Alice Fulton - Writings About Alice Fulton's Work

Writings About Alice Fulton's Work

  • Greg Schutz, "The Nightingales of Troy by Alice Fulton," Fiction Writers Review, May 2009.
  • Ana Marti-Subirana, "Chaos and Emergence: Dialogic Models of Intellectual Exchange in Alice Fulton's Poetics," paper presented at the Conference on Women's Poetry Since 1900, Duquesne University, Pittsburgh, Pa., September 11–13, 2008, full text by Thoughtmesh.
  • Elisabeth Frost and Cynthia Hogue, "Alice Fulton," Innovative Women Poets. Iowa City: University of Iowa Press, 2007, pp. 121–151.
  • Barbara K. Fischer, Museum Meditations: Refraiming Ekphrasis in Contemporary American Poetry. New York: Routledge, 2006.
  • Ernest Smith, "Alice Fulton," in Contemporary American Women Poets: An A to Z Guide. Westport: Greenwood Press, 2006, pp. 128–132. Contemporary American Women Poets: An A to Z Guide.
  • Ernest J. Smith, "Alice Fulton," in The Greenwood Encyclopedia of American Poets and Poetry. Westport: Greenwood Press, 2006, pp. 574–575.
  • Sergei Lobanov-Rostovsky, "Alice Fulton," in Dictionary of Literary Biography 193: American Poets Since WW II. Columbia, SC: Bruccoli Clark Layman, 2006, pp. 138–147.
  • Cynthia Hogue, "Another Postmodernism: Toward an Ethical Poetics," HOW2 1:7, Spring 2002.
  • Alice Fulton, "To Organize a Waterfall," in Feeling as a Foreign Language: The Good Strangeness of Poetry. St. Paul: Graywolf Press, 1999, pp. 173–207.
  • Megan Harlan, “The Past Tense of Feel,” The New York Times Book Review, April 15, 2001, p. 22.
  • Barbara Fischer, "Felt," Boston Review, 26:5:54-56, October/November 2001.
  • Lynn Keller, "The 'Then Some Inbetween': Alice Fulton's Feminist Experimentalism" American Literature 71:2:311-340, June 1999].
  • Deborah Landau, "'Not a Woman, Quite': The Body Poems of Anne Sexton and Alice Fulton," in Giovanna Covi, ed., Critical Studies on the Feminist Subject. Trento, Italy: Dipartimento di Scienze Filologiche e Storiche, 1997, pp. 209–227.
  • Cristanne Miller, "'The Erogenous Cusp': or Intersections of Science and Gender in Alice Fulton's Poetry," in Lynn Keller and Cristanne Miller, eds., Feminist Measures: Soundings in Poetry and Theory. Ann Arbor, Michigan: University of Michigan Press, 1994, pp. 317–343.
  • Cristanne Miller, "Alice Fulton: 'Wonder Stings Me More than the Bee,'" Emily Dickinson International Society Bulletin, Nov.-Dec. 1996, pp. 10–11.
  • Cristanne Miller, "An Interview with Alice Fulton," Contemporary Literature 38:4:585-615, winter 1997.

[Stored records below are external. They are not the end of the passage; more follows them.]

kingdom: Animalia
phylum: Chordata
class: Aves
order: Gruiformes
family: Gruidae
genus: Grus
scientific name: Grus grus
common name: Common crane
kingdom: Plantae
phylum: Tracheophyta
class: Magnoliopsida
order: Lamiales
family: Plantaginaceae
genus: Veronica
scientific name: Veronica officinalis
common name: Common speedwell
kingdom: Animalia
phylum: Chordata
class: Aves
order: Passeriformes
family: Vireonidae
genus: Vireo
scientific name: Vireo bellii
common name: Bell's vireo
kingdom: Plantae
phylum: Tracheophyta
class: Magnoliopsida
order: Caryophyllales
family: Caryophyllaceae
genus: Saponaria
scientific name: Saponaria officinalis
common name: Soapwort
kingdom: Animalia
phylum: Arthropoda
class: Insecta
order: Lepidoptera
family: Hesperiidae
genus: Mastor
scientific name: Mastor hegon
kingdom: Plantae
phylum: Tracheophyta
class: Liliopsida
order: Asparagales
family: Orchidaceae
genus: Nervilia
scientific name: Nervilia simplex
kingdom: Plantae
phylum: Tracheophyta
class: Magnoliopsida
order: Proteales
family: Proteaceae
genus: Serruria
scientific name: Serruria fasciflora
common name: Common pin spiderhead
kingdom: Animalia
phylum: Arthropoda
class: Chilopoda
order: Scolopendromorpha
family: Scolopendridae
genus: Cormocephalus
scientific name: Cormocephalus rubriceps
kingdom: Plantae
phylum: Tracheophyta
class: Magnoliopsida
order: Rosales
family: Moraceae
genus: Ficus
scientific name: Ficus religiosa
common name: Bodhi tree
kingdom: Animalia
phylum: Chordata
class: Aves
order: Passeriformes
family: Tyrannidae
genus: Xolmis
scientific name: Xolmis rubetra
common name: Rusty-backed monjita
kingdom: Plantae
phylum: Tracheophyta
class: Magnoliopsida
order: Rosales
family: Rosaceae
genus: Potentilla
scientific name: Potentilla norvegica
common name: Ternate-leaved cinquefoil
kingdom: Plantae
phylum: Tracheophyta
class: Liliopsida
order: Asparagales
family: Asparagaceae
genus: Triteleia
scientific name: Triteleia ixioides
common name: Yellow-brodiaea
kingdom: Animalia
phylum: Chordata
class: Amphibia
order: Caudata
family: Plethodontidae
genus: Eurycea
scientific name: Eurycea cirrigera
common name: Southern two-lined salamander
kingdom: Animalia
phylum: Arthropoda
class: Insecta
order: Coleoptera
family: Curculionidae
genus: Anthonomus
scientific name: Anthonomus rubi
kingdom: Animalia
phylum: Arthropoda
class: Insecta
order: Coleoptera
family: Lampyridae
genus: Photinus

Read more about this topic:  Alice Fulton

Famous quotes containing the words writings, alice, fulton and/or work:

    It has come to be practically a sort of rule in literature, that a man, having once shown himself capable of original writing, is entitled thenceforth to steal from the writings of others at discretion. Thought is the property of him who can entertain it; and of him who can adequately place it. A certain awkwardness marks the use of borrowed thoughts; but, as soon as we have learned what to do with them, they become our own.
    Ralph Waldo Emerson (1803–1882)

    “Would you—be good enough—” Alice panted out, after running a little further, “to stop a minute—just to get—one’s breath again?”
    “I’m good enough,” the King said, “only I’m not strong enough. You see, a minute goes by so fearfully quick. You might as well try to stop a Bandersnatch!”
    Lewis Carroll [Charles Lutwidge Dodgson] (1832–1898)

    New York has her wilderness within her own borders; and though the sailors of Europe are familiar with the soundings of her Hudson, and Fulton long since invented the steamboat on its waters, an Indian is still necessary to guide her scientific men to its headwaters in the Adirondack country.
    Henry David Thoreau (1817–1862)

    Idleness makes people feeble and peevish. Work makes them stalwart and prone to anger.